Quebec Organizations, Model Students According To The CHRP

The Order of Certified Human Resources Professionals (CHRP) has published an HR portrait of Quebec's world of work by surveying companies in terms of leadership, culture and commitment, talent management and cost control. Here are the survey’s highlights.

The ‘HR Barometer’ study was conducted for the first time this year. “We had already conducted smaller reviews, on specific issues, but nothing this large,” says Alexandre Dumouchel, CHRA and spokesman for the Order.

Given the high response rates obtained from both employees and employers, the study is likely to return next year, says the spokesman.

Quebec employers and employees were polled on four major themes: leadership, culture, commitment to talent management and cost control.

“To identify these topics, we used a mixed approach. We were inspired by the Quebec context, but also the priorities set out by the Conference Board of Canada,” explains Dumouchel.

Here are the results.

Strengths

Major surprise: Dumouchel said that the Order was pleased to learn that the culture and commitment components earned an A grade. The vast majority of employees (80%) are proud to work for their organizations, and 78% have “the feeling of contributing to the success of the organization,” states the study.

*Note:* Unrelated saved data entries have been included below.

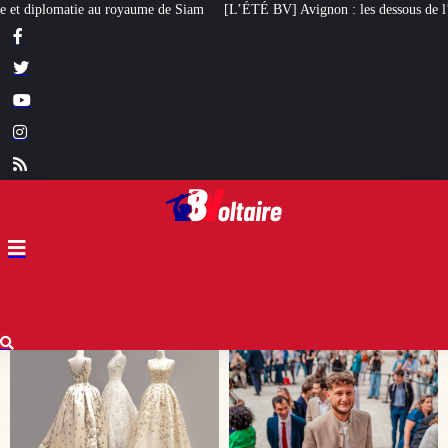
[L’ÉTÉ BV] Avignon : les dessous de l’élection de Raphaël Arnault
Un ma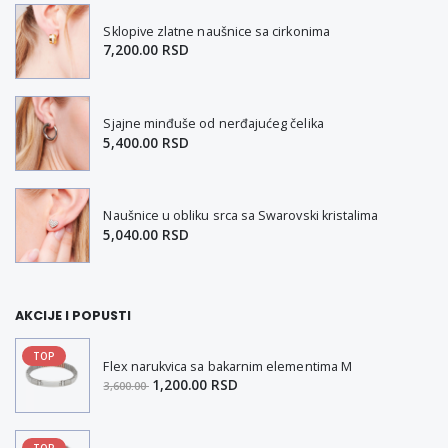
Sklopive zlatne naušnice sa cirkonima
7,200.00 RSD
Sjajne minđuše od nerđajućeg čelika
5,400.00 RSD
Naušnice u obliku srca sa Swarovski kristalima
5,040.00 RSD
AKCIJE I POPUSTI
TOP
Flex narukvica sa bakarnim elementima M
1,200.00 RSD
3,600.00
TOP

The leadership component received a B grade, which is also nice. However, the Order emphasizes that there is a weakness in employee recognition. And this comes from the organizations themselves: half of them feel they “do not show enough gratitude to their employees.”

“Recognition does not only mean giving out bonuses at the end of the year,” notes the human resources advisor. “There are other options: saying thank you, highlighting successes, praising an employee’s merits before the Board.”

Weaknesses

Quebec organizations have more difficulty with talent management and cost control, two components for which they received a C grade.

In fact, companies struggle to organize the succession of their businesses. The intention is there, but real action is not: only 40% of companies have defined a succession strategy and this percentage slipped below 25% in organizations with fewer than 100 employees.

Added to this is a communication problem. For when a company has a succession plan, 75% of employees do not. “Greater transparency, however, has its advantages,” says Alexandre Dumouchel. “It has been shown that an employee who is part of the succession plan is much less likely to resign.”

Since a high turnover rate directly affects cost control, the other weak point of the survey, organizations doubly benefit from tackling this issue head on.